En el poblado de Cañitas, parroquia Charapotó, cantón Sucre, está lloviendo de manera inusual. Hay días con relámpagos, truenos y un sonido fuerte, como el bramido de la tierra, que sale de lo profundo de las montañas y no deja dormir a María Zambrano. Aquello la mantiene con nervios, asustada y con la presión alta.
La tarde del lunes 17 de marzo, ese ruido retumbó nuevamente; la lluvia caía y cuando esta mujer, de 63 años, se asomó a la puerta, vio cómo bajaba un agua sucia, de un color ocre, que arrasaba con todo lo que había en la calle. Era un aluvión. María esperaba que los muros hechos con sacos de tierra frente a su casa aguantan el embate de la corriente.
Pero, los casi dos metros de altura de barrera quedaron cortos cuando el agua con lodo empezó a ingresar por la ventana y a ella no le quedó más que alzar sus cosas encima de la mesa para que no se mojaran. Su marido, Benjamín Dominguez, corrió a poner un plástico entre los sacos, pero con cada ola que bajaba por la quebrada, el agua ingresó a la casa. María empezó a angustiarse. “Yo ya no puedo más con esto, estoy desesperada, el agua parecía que nos iba a llevar”, señaló.
Unos 40 metros más adelante, al pasar la calle, su vecina Sergia Espinoza, de 72 años, pasó por algo similar. La semana pasada, en una de las cinco inundaciones que ha tenido el sector Cañitas, ella estaba dormida; apenas estaba amaneciendo, eran las seis de la mañana. El agua ingresó a su casa y Jeremy, su nieto de 18 años, le gritó: “Levántese, mamita, levántese que el agua se metió”.
Inmediatamente la agarró del brazo y empezaron a caminar entre el lodo. Sergia intentó sacar ropa o salvar algún electrodoméstico, pero su nieto le dijo que evite aquello por seguridad. “Deje allí todo, no coja nada, ahora es imposible, mamita, nos vamos a ahogar si no salimos”. Los pasos se vuelven pesados en medio del barro acumulado en la zona. El agua que bajaba por la quebrada sonaba como una ola del mar, dijo Sergia. Cuando salieron a la calle se veía cómo los muebles flotaban; las neveras y los televisores se chocaban unos con otros.
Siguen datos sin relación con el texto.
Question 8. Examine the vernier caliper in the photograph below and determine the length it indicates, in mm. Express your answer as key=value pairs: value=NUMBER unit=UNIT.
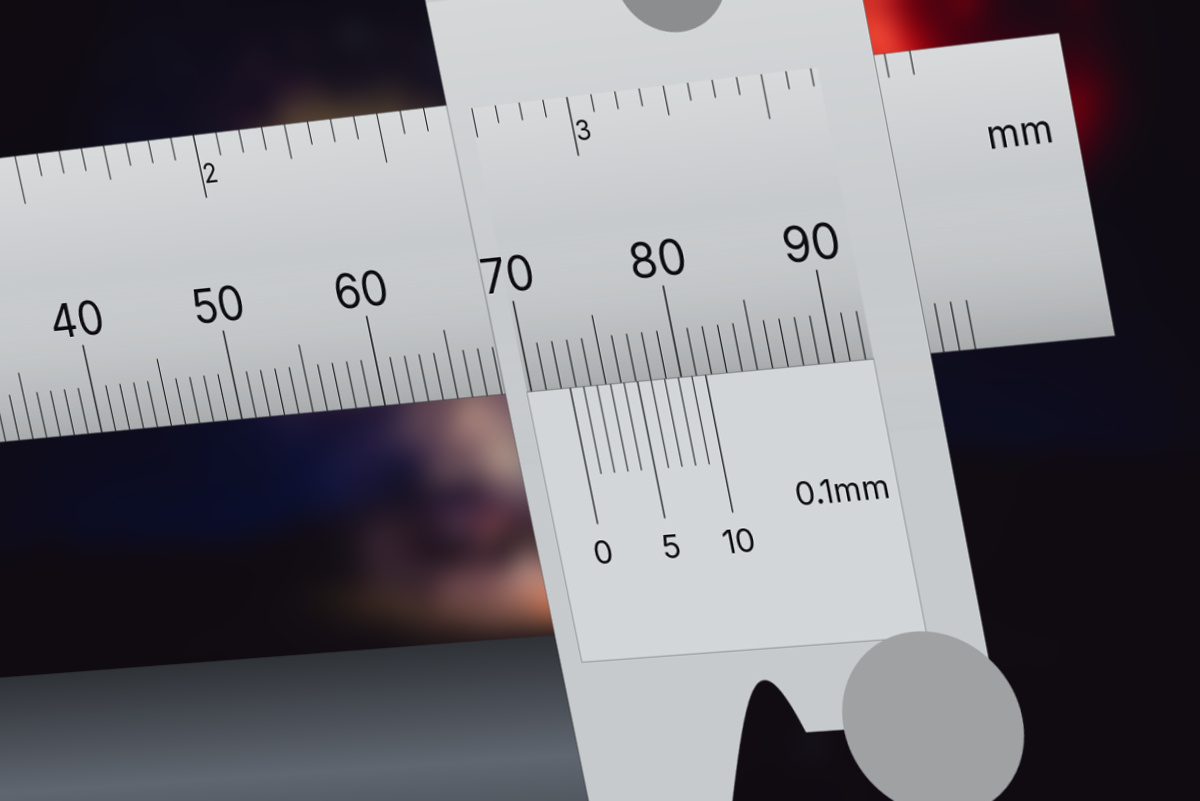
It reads value=72.6 unit=mm
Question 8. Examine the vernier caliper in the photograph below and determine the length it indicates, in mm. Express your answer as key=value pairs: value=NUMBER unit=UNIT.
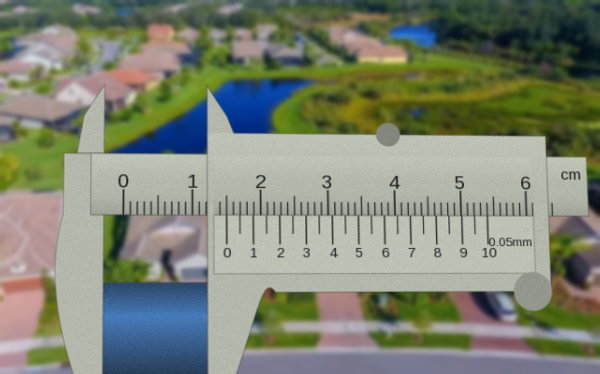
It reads value=15.0 unit=mm
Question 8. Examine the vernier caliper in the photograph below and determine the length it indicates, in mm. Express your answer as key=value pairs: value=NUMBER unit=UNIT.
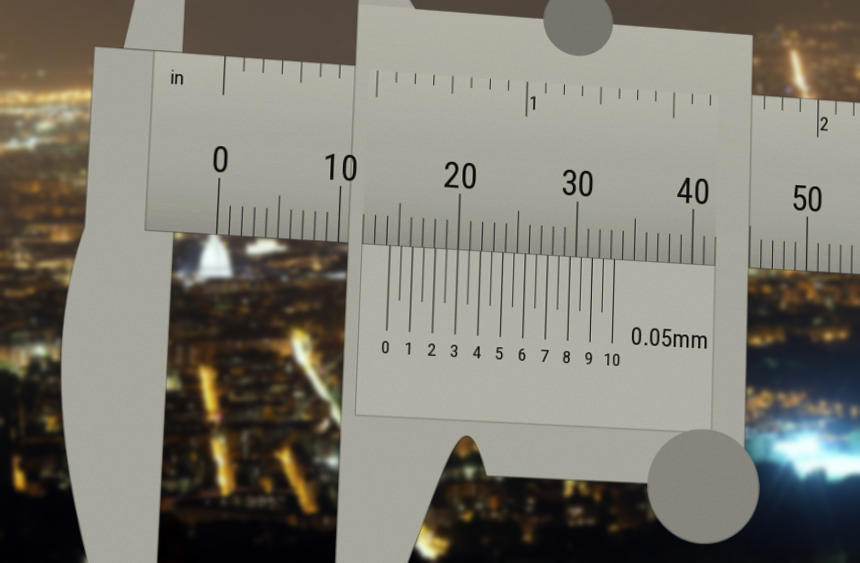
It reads value=14.3 unit=mm
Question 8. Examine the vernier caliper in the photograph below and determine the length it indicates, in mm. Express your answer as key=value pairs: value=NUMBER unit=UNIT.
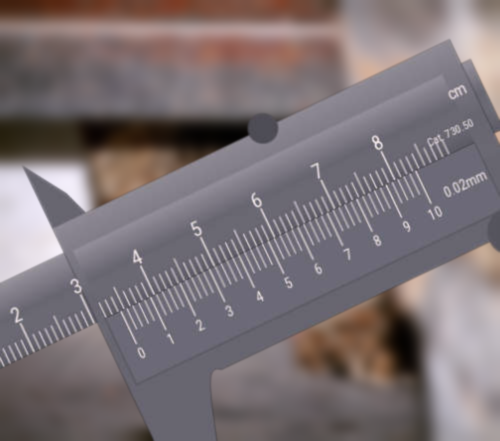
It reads value=34.4 unit=mm
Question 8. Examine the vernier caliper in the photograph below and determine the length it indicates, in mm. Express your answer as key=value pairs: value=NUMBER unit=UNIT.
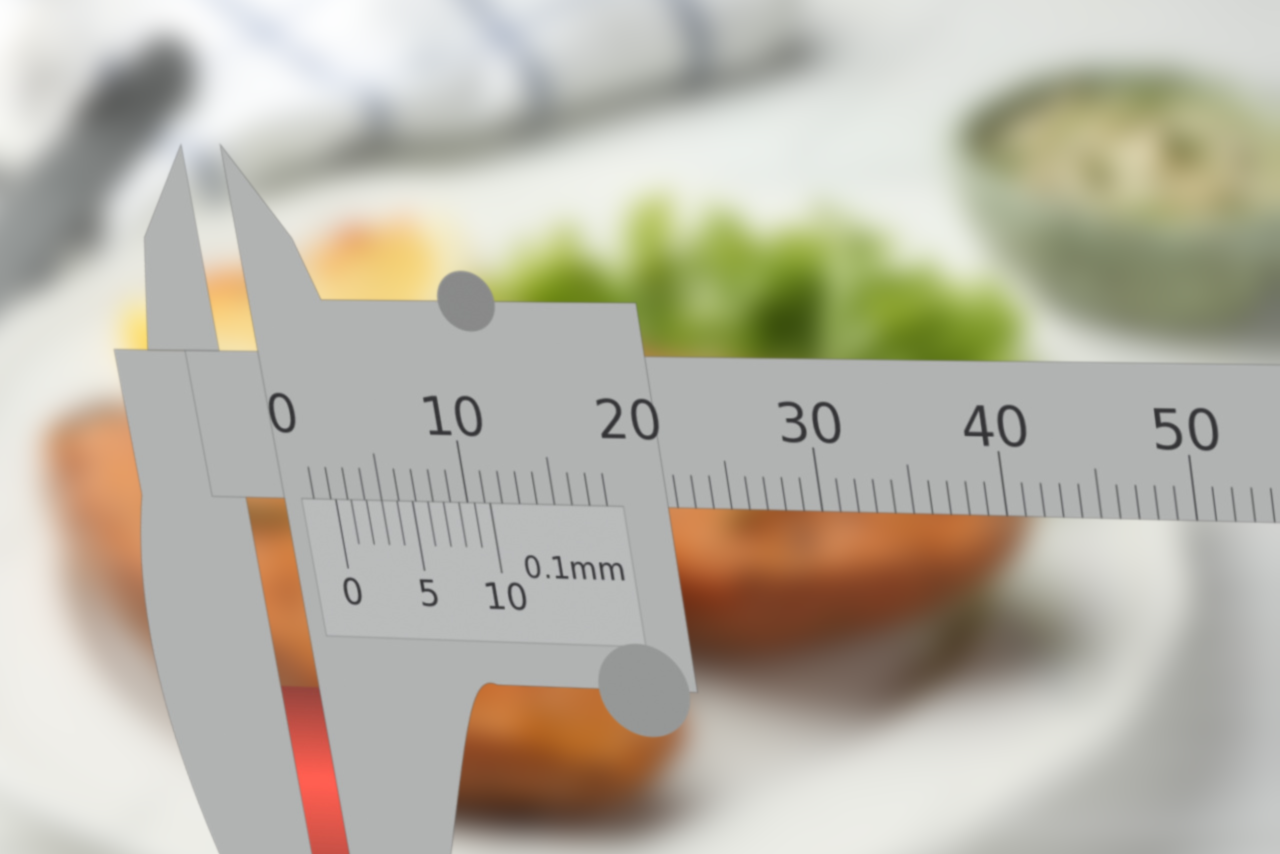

El agua seguía subiendo. Las gotas de la lluvia se escuchaban en el techo como si cayeran piedras. El embanque amenazaba con arrasar con todo. Finalmente, Jeremy logró sacar a su abuela y llevarla hasta la casa de un vecino. Ese día, desde allá en “casa ajena”, Sergia observaba cómo todo por lo que había trabajado en su vida quedaba bajo el lodo. Un día después, el martes, 18 de marzo, Sergia caminaba entre los escombros de su casa. En el patio había una nevera, tres colchones, ropa en sacos, una cocina y platos; todo sucio, mojado, destruido por el lodo.
“Estoy durmiendo donde un vecino, pero uno viene para acá porque uno extraña su casa. Vengo a rodear para ver qué se puede recuperar, aunque no hay nada, todo está perdido”, expresa y se queda sentada encima de una mesa mirando la destrucción que ha dejado el aluvión.